Le demandeur invoque, à l'appui de son pourvoi, le moyen unique de cassation annexé au présent arrêt.
Le dossier a été communiqué au procureur général.
Sur le rapport de Mme Bonnet, conseiller référendaire, les observations de la SARL Cabinet Rousseau et Tapie, avocat de M. [L], de la SCP Marlange et de La Burgade, avocat de l'Agent judiciaire de l'Etat, après débats en l'audience publique du 22 novembre 2022 où étaient présents M. Pireyre, président, Mme Bonnet, conseiller référendaire rapporteur, Mme Martinel, conseiller doyen, et Mme Thomas, greffier de chambre,
la deuxième chambre civile de la Cour de cassation, composée des président et conseillers précités, après en avoir délibéré conformément à la loi, a rendu le présent arrêt.
Faits et procédure
1. Selon l'arrêt attaqué (Metz, 27 août 2020), à la suite d'une procédure diligentée à l'encontre de I'Agent judiciaire de l'Etat au titre du fonctionnement défectueux du service public de la justice, M. [L] a été débouté de ses demandes et condamné aux dépens.
2. Par une ordonnance du 2 août 2018, le greffier taxateur a taxé les frais de première instance devant être payés par M. [L] à l'Agent judiciaire de l'Etat.
3. Sur contestation de M. [L], le greffier taxateur a, le 23 octobre 2018, maintenu sa décision et transmis le dossier au tribunal.
4. Par ordonnance du 31 janvier 2019, le tribunal de grande instance de Metz a rejeté la contestation.
Examen du moyen
Sur le moyen, pris en sa seconde branche, ci-après annexé
5. En application de l'article 1014, alinéa 2, du code de procédure civile, il n'y a pas lieu de statuer par une décision spécialement motivée sur ce moyen qui n'est manifestement pas de nature à entraîner la cassation.

→ **Fiches fournies**
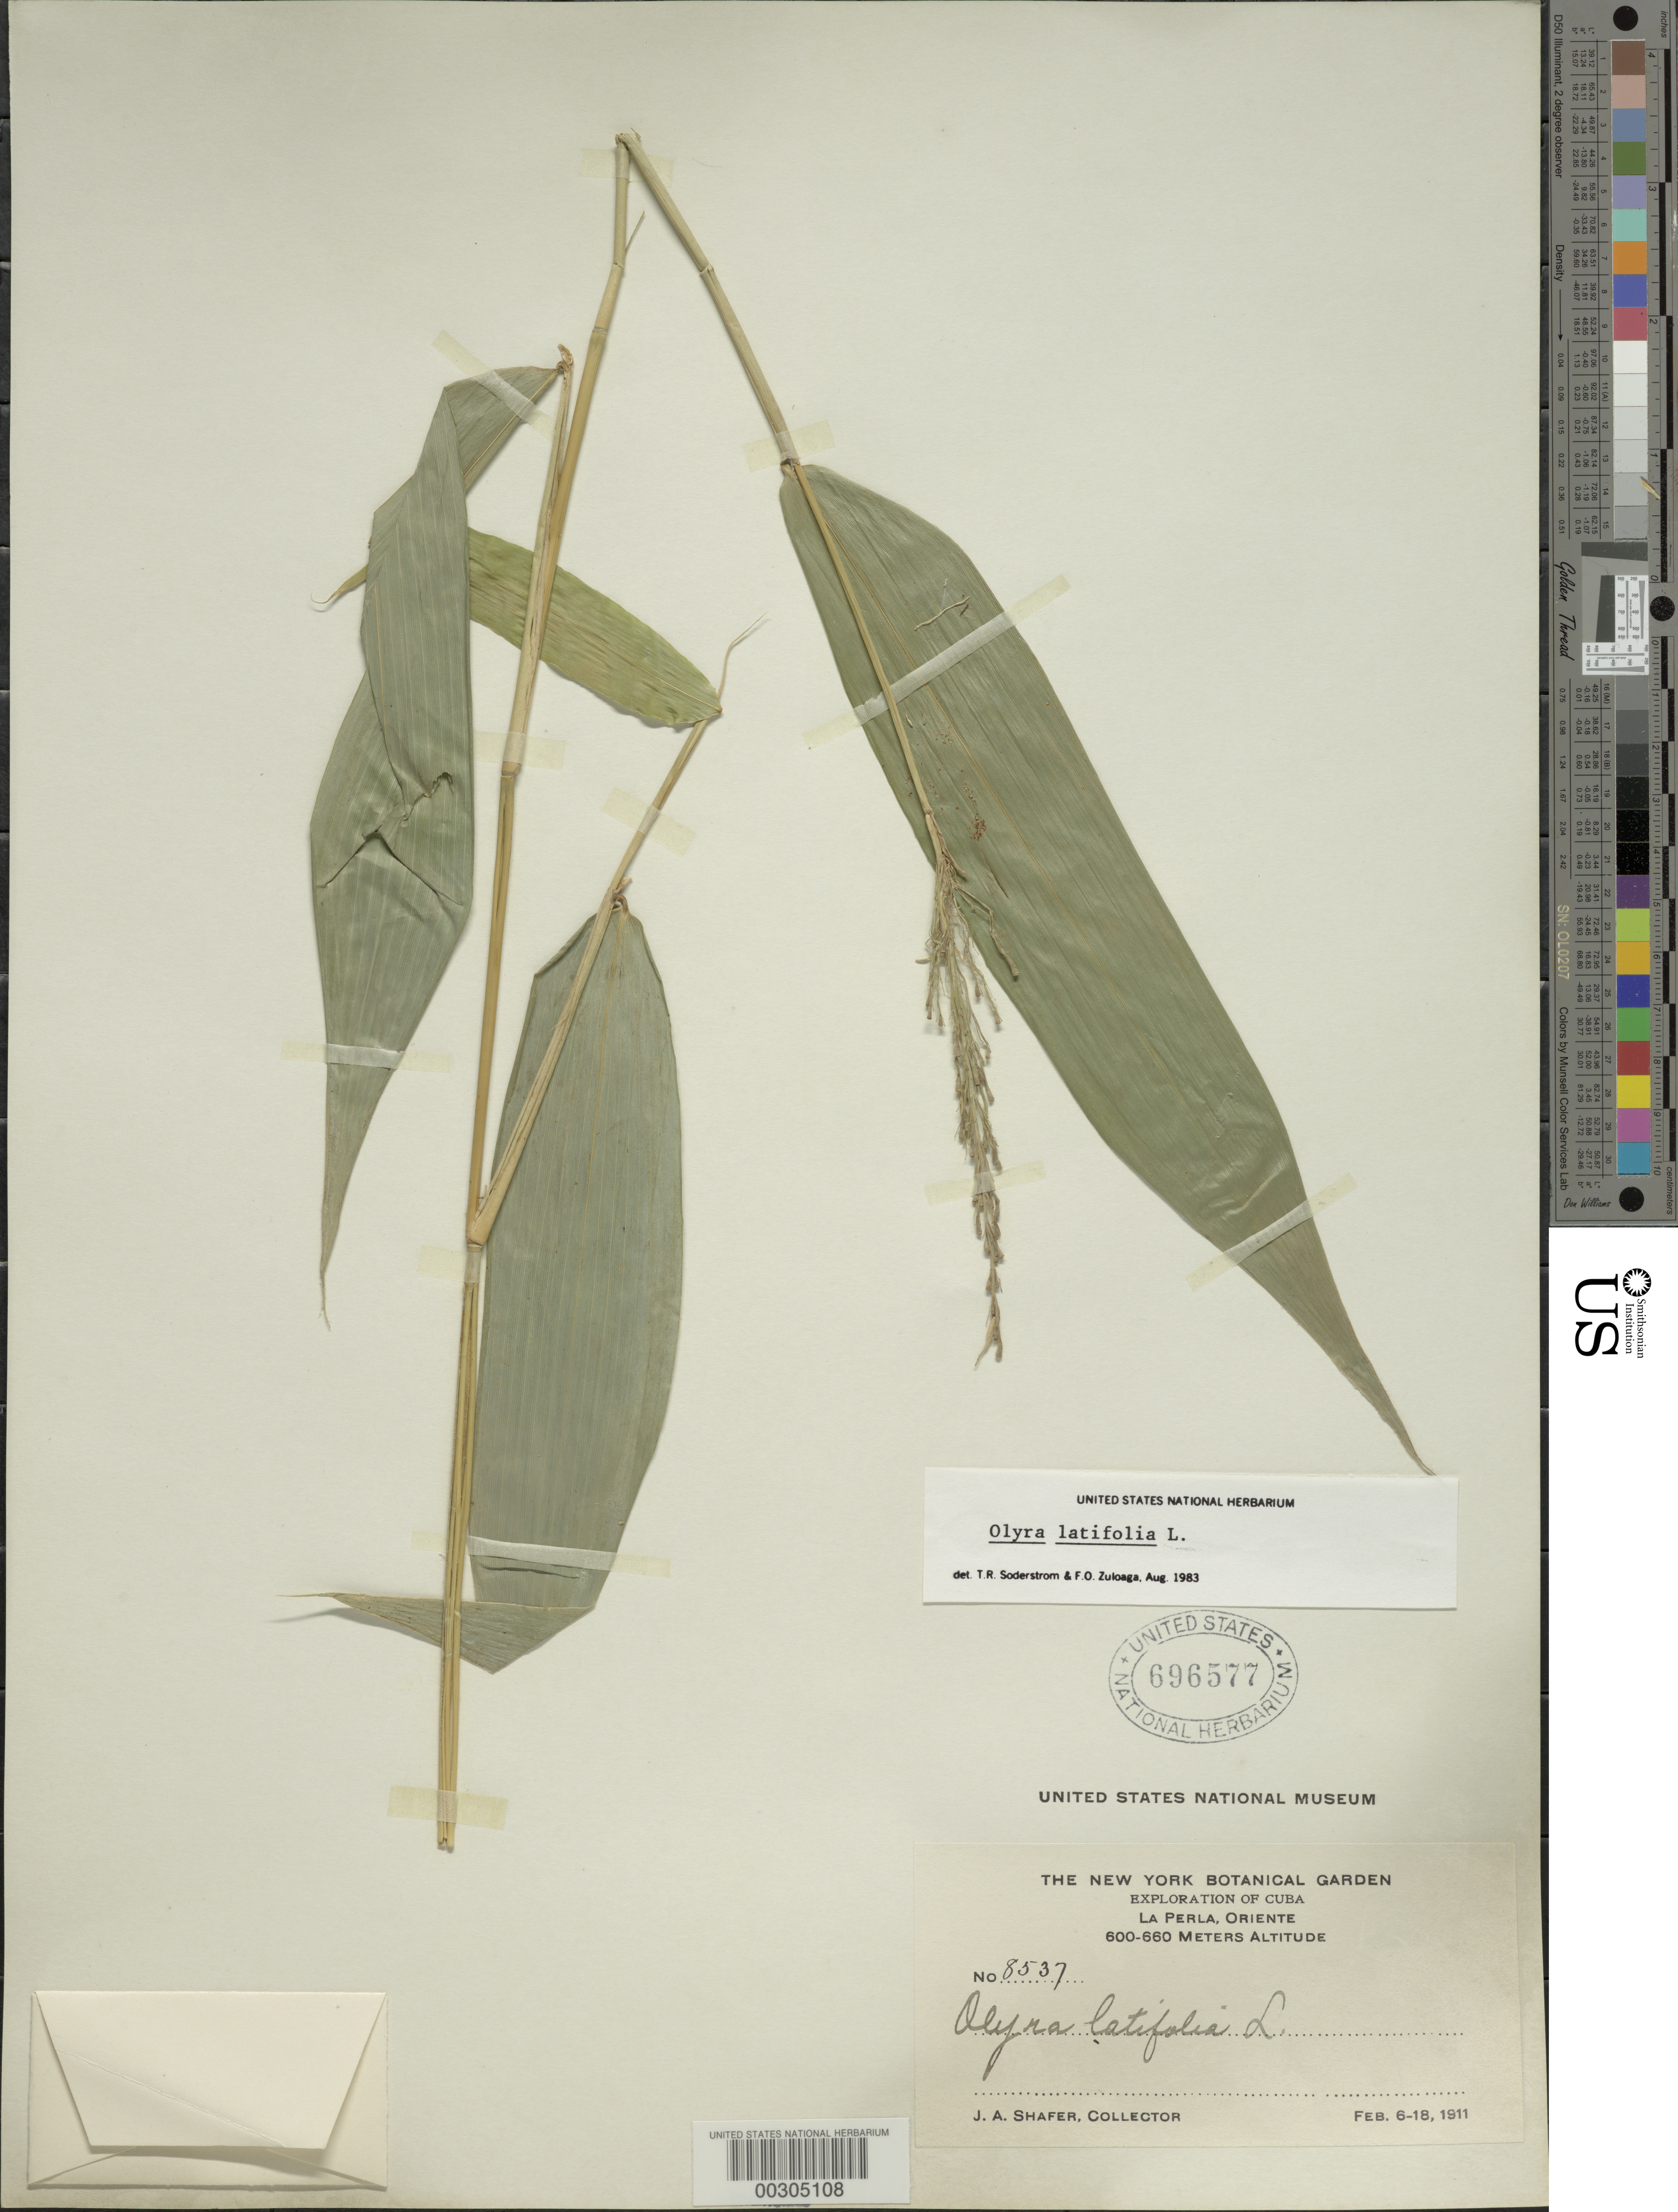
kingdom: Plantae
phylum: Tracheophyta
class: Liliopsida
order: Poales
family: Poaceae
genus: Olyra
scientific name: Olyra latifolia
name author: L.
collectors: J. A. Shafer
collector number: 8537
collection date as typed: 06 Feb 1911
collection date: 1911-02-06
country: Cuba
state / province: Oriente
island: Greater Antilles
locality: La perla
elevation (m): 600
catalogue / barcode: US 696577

→ **Consignes à suivre**
D'après l'arrêt, les affirmations suivantes sont-elles exactes ? (a) L'audience publique s'est tenue le 22 novembre 2022. (b) Le tribunal de grande instance de Metz a donné raison à M. [L] sur sa contestation. (c) Après la contestation, le greffier taxateur a changé sa décision. Pour chacune, répondez par oui ou par non, puis citez mot pour mot les termes de l'arrêt qui tranchent. Les fiches sont un matériau à part, distinct du texte.

→ **Résultat de l'exercice**
(a) Oui : « après débats en l'audience publique du 22 novembre 2022 ».
(b) Non : « le tribunal de grande instance de Metz a rejeté la contestation ».
(c) Non : « le greffier taxateur a, le 23 octobre 2018, maintenu sa décision ».